Read the whole article, which is about trying to revive the principle of separation of powers while continuing to have agencies that exercise all three powers. The example above would provide a legislative check on the rule-making powers of agencies.

With this legislative veto in place, Wurman argues that the agencies would not longer need to be independent of the executive. The agencies could instead fall under the control of the President, which is what the executive branch is supposed to do.

Wurman also proposes a way to check agencies’ judicial power. I was not able to follow the legal technicalities of his suggestion.

The ideas are impressive. However, in the end, I came away thinking of the proposals as putting lipstick on a pig. The pig is the notion that experts are capable of engaging in planning for everyone. That is the idea that is behind the creation of the agencies and giving them power in the first place. If we continue to operate under the assumption that expertise works well, then Wurman’s proposals would change nothing. And if we challenge that assumption, then the solution is to restrict the powers of the agencies.
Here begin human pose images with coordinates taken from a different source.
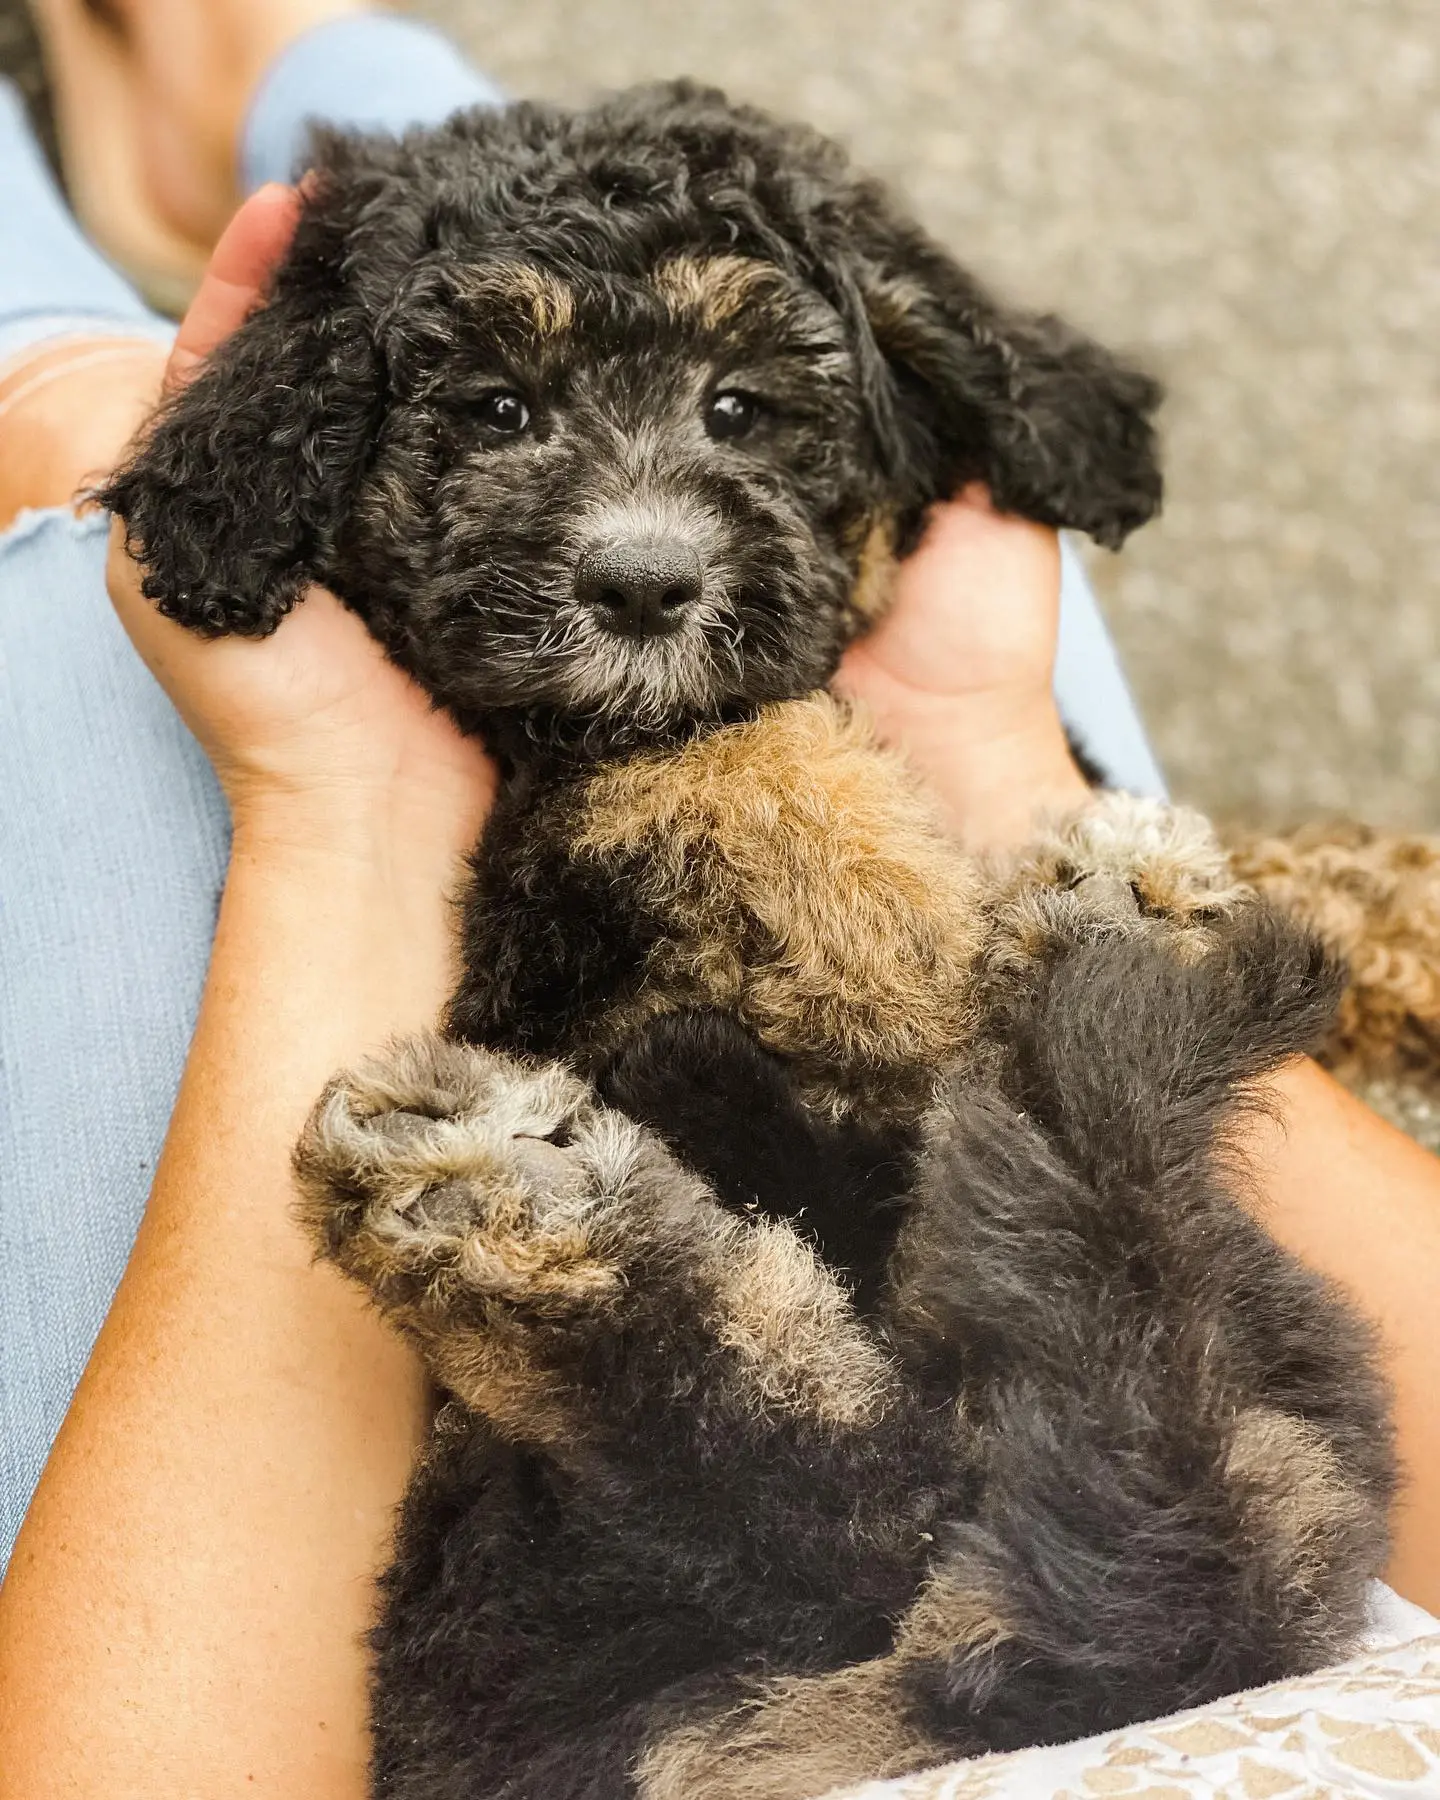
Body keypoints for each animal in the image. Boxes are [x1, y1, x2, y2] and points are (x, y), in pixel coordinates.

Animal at [95, 81, 1389, 1800]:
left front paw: (996, 921)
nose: (643, 584)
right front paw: (915, 935)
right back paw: (514, 1223)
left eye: (739, 408)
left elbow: (749, 744)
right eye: (495, 411)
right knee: (833, 1486)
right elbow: (723, 754)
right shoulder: (540, 893)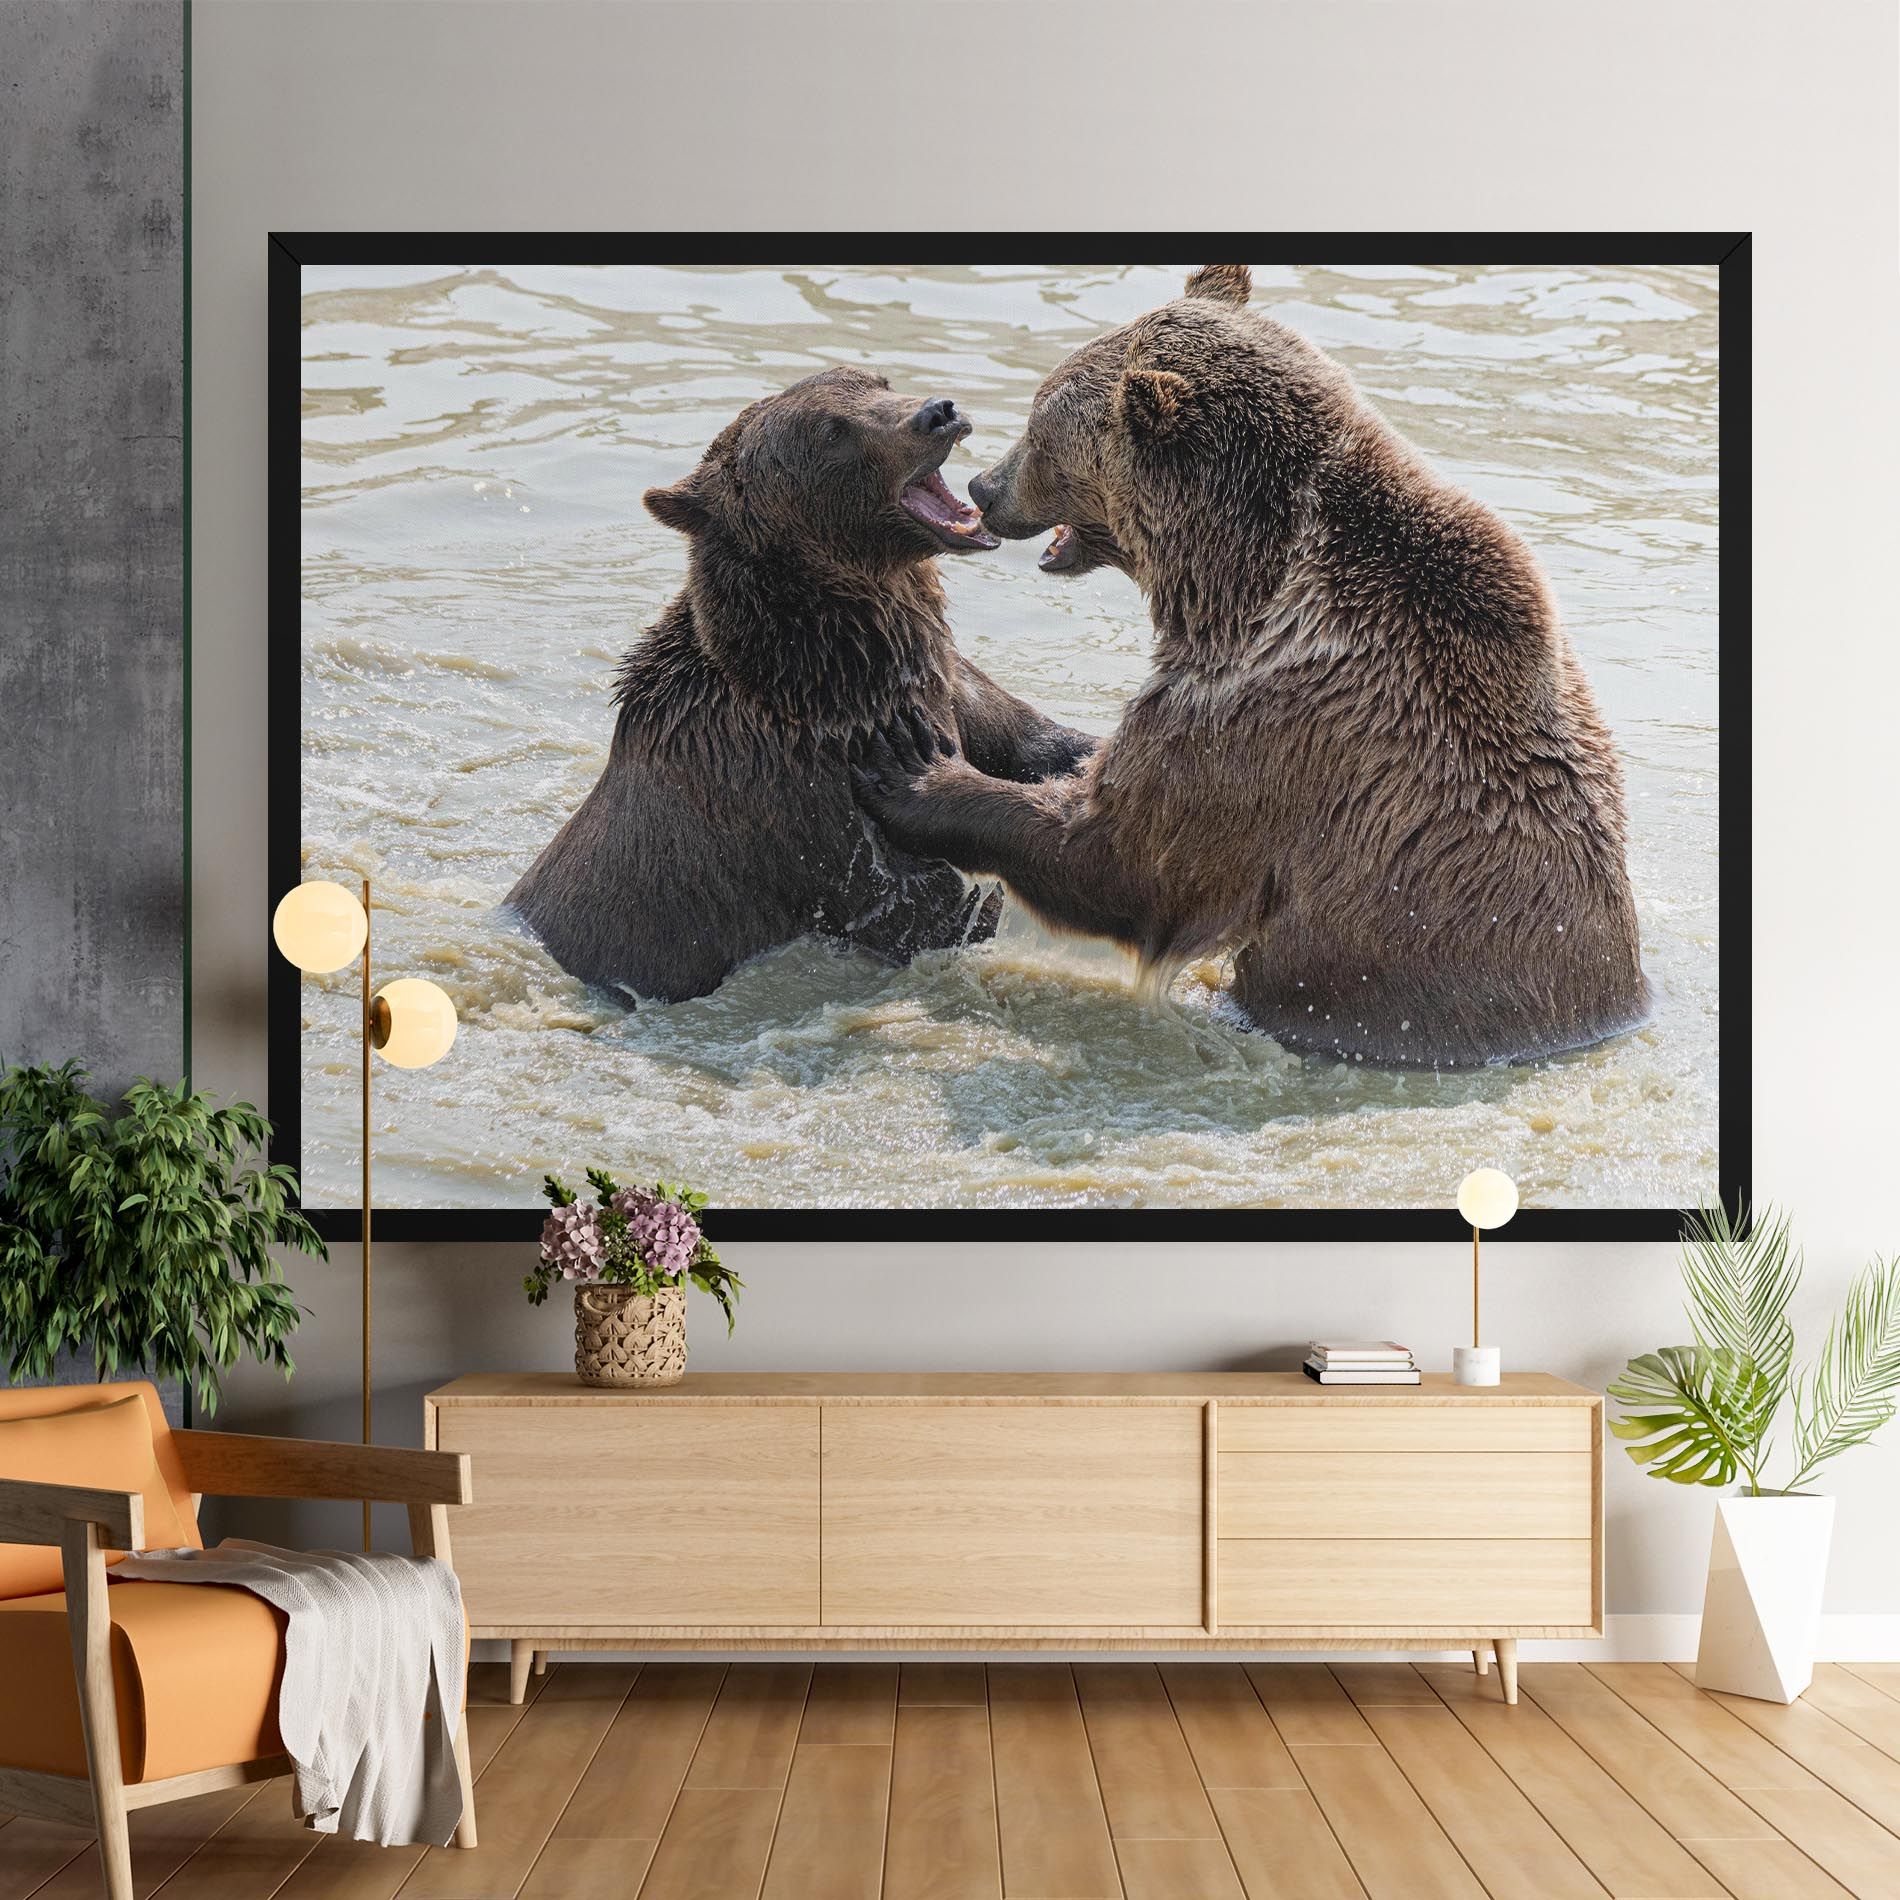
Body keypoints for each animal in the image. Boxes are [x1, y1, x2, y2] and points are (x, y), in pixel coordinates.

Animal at [507, 365, 1094, 1004]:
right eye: (832, 432)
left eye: (878, 381)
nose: (938, 412)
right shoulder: (804, 799)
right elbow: (921, 906)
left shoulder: (948, 683)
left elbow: (1037, 742)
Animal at [853, 265, 1649, 1069]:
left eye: (1041, 430)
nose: (985, 487)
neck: (1235, 583)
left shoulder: (1264, 721)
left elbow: (1125, 856)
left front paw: (915, 772)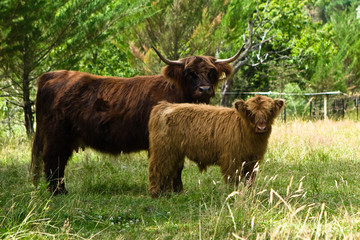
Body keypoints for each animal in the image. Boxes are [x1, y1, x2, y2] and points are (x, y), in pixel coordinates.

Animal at [29, 47, 243, 195]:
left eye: (212, 72)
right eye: (190, 73)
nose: (205, 89)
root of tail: (50, 75)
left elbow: (177, 166)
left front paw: (177, 190)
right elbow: (168, 165)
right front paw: (166, 191)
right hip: (57, 136)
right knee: (52, 161)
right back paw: (58, 193)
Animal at [148, 94, 286, 198]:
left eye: (269, 111)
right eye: (250, 112)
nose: (261, 127)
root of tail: (165, 106)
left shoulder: (252, 161)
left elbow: (249, 180)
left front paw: (248, 194)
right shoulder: (231, 160)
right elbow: (233, 179)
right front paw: (233, 194)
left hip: (175, 154)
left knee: (169, 172)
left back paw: (167, 193)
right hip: (164, 151)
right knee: (157, 169)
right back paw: (156, 194)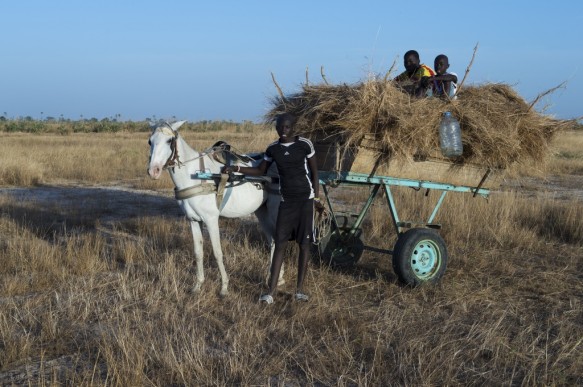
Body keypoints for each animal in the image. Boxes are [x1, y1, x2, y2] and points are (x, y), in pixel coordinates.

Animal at [147, 121, 282, 298]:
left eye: (169, 140)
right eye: (150, 141)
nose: (153, 171)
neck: (196, 177)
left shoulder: (211, 220)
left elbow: (217, 252)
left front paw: (224, 287)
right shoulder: (193, 220)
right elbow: (198, 252)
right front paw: (198, 285)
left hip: (275, 211)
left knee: (279, 241)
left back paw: (277, 279)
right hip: (262, 212)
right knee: (272, 241)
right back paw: (273, 277)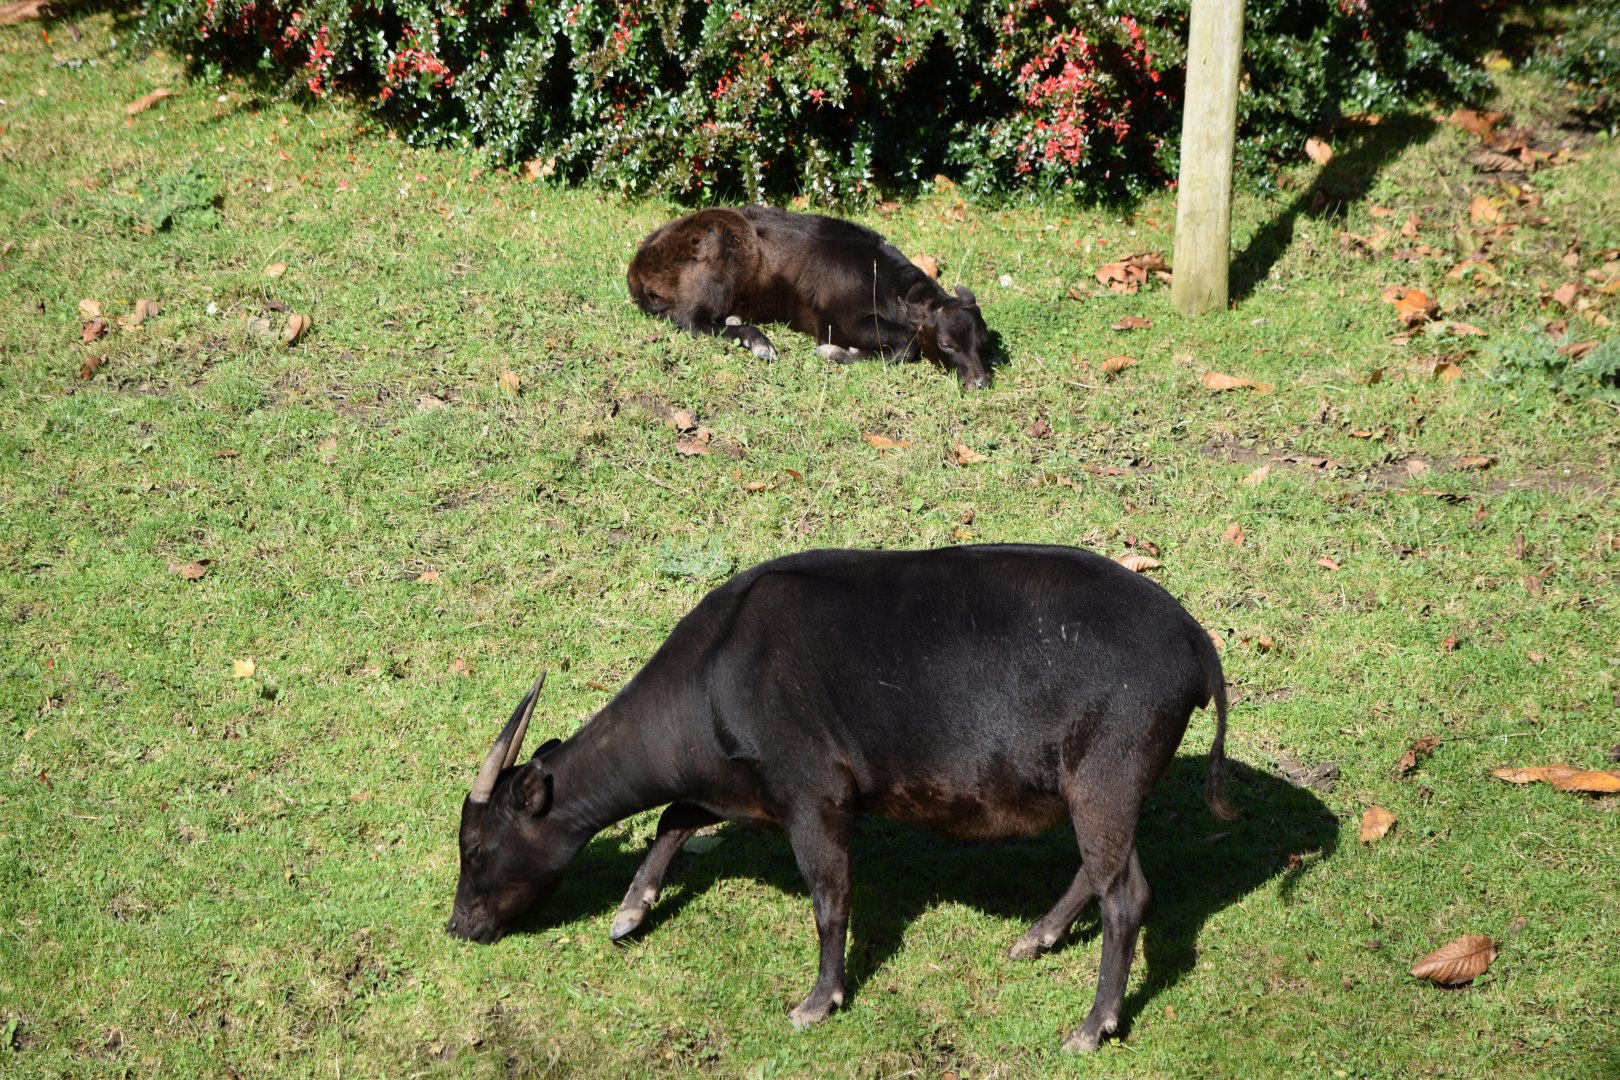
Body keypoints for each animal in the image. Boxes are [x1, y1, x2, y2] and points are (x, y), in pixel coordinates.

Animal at [448, 544, 1233, 1053]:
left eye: (475, 846)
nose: (458, 925)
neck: (716, 675)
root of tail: (1195, 643)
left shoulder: (812, 796)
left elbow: (830, 897)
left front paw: (818, 1001)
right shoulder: (745, 786)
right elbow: (676, 814)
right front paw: (630, 912)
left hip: (1106, 776)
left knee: (1126, 894)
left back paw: (1091, 1026)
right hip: (1097, 789)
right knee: (1103, 872)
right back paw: (1036, 937)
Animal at [626, 207, 994, 389]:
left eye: (983, 340)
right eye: (946, 345)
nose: (981, 382)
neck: (884, 281)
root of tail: (639, 260)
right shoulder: (837, 322)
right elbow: (908, 343)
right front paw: (837, 354)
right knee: (690, 320)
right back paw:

To put this another way, it is the cultural status of the administrative state that needs to be changed. Its (un-) constitutional status derives from its cultural status.

Three Axes Explains Soda Taxes

Catherine Rampell writes,

Why not just target the output, rather than some random subset of inputs? We could tax obesity if we wanted to. Or if we want to seem less punitive, we could award tax credits to obese people who lose weight. A tax directly pegged to reduced obesity would certainly be a much more efficient way to achieve the stated policy goal of reducing obesity.

Because taxing obesity would be “blaming the victim” from a progressive perspective. Taxing soda fits the narrative in which the obese are oppressed and soda manufacturers are the oppressors. Never mind about efficiency, tax incidence, and other economic concepts. A soda tax advances the oppressor-oppressed narrative, and therein lies its appeal.

Quantifying Consumers’ Surplus

Tim Kane writes,

Simply put, the WTA value of modern things is vastly higher than older, more tangible, more commoditized goods. I have conducted some preliminary, not-ready-for-peer-review research and discovered a huge gap differential

WTA stands for “willingness to accept,” as in how much money would you be willing to accept to have only the medical care available in 1970? As Kane points out, measuring this is very important if we are going to make well-grounded statements about how economic welfare is distributed and how it is changing over time.

Unfortunately, this research probably will not definitively answer the question of whether there were more welfare gains in 1900-1950 than in 1965-2015. We cannot go back and find the WTAs for automobiles and air travel back then.